- [Try it]
Would you please transcribe, exactly as written, the lines of the entries below starting at the one that holds "nose: (734, 123)" and ending at the one that holds "right ear: (703, 106)", both included?

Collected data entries
____

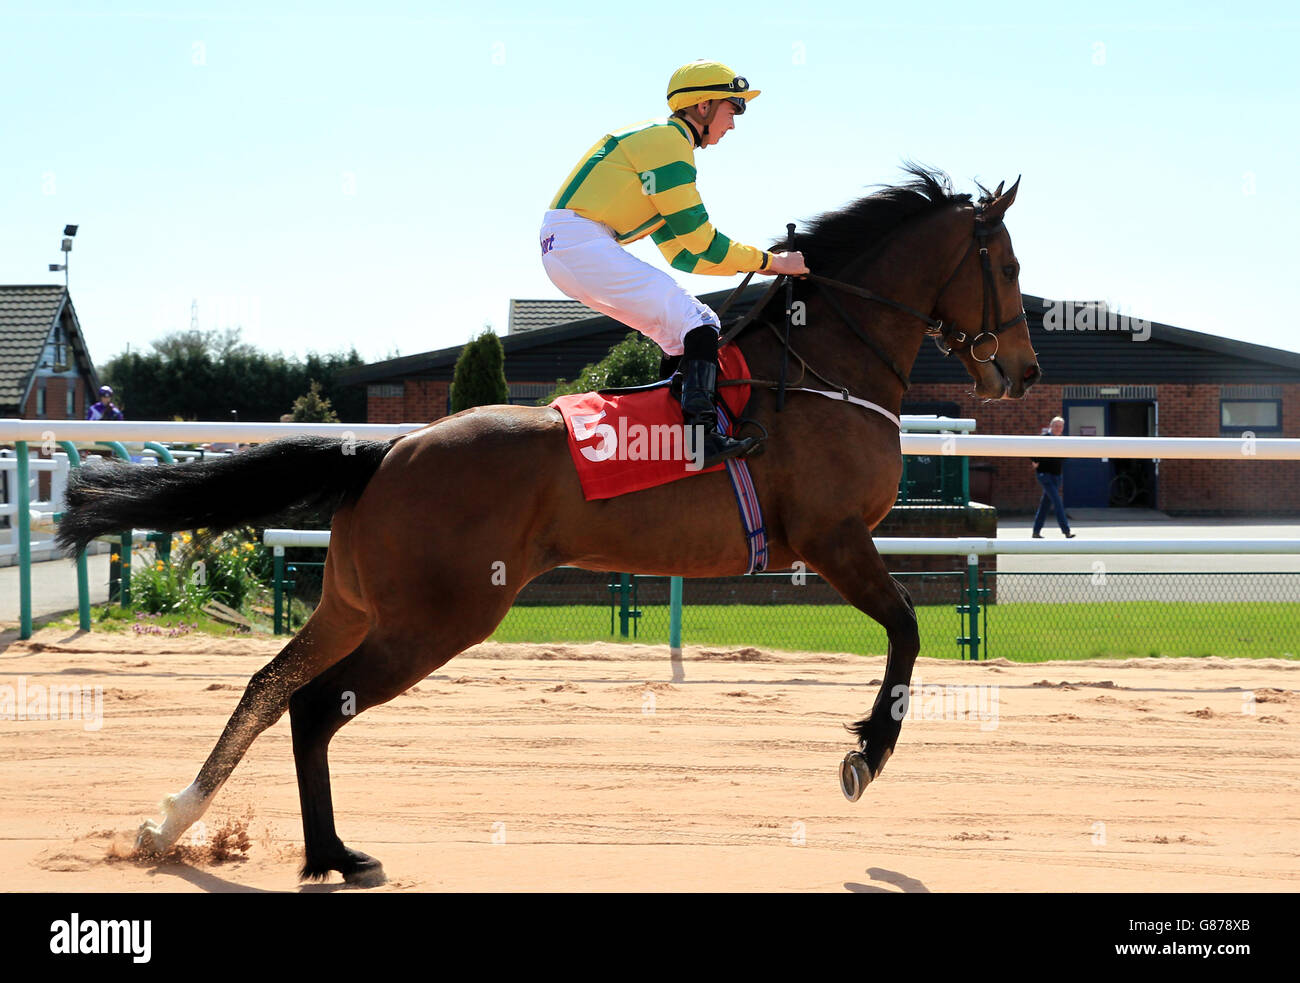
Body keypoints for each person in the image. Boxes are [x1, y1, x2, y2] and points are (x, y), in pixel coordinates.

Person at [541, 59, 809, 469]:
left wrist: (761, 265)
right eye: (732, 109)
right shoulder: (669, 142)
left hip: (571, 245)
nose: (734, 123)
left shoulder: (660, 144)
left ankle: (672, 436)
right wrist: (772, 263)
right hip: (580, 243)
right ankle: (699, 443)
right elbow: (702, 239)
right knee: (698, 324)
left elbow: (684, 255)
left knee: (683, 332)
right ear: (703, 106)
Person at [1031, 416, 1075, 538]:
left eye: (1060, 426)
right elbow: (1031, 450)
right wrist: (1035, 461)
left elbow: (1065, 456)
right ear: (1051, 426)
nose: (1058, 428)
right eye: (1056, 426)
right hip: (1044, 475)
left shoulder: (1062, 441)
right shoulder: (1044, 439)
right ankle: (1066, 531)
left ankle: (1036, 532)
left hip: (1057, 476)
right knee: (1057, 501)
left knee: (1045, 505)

____

- [Answer to this task]
nose: (734, 123)
left shoulder: (660, 144)
left ankle: (672, 436)
right wrist: (772, 263)
right hip: (580, 243)
right ankle: (699, 443)
right elbow: (702, 239)
right knee: (698, 324)
left elbow: (684, 255)
left knee: (683, 332)
right ear: (703, 106)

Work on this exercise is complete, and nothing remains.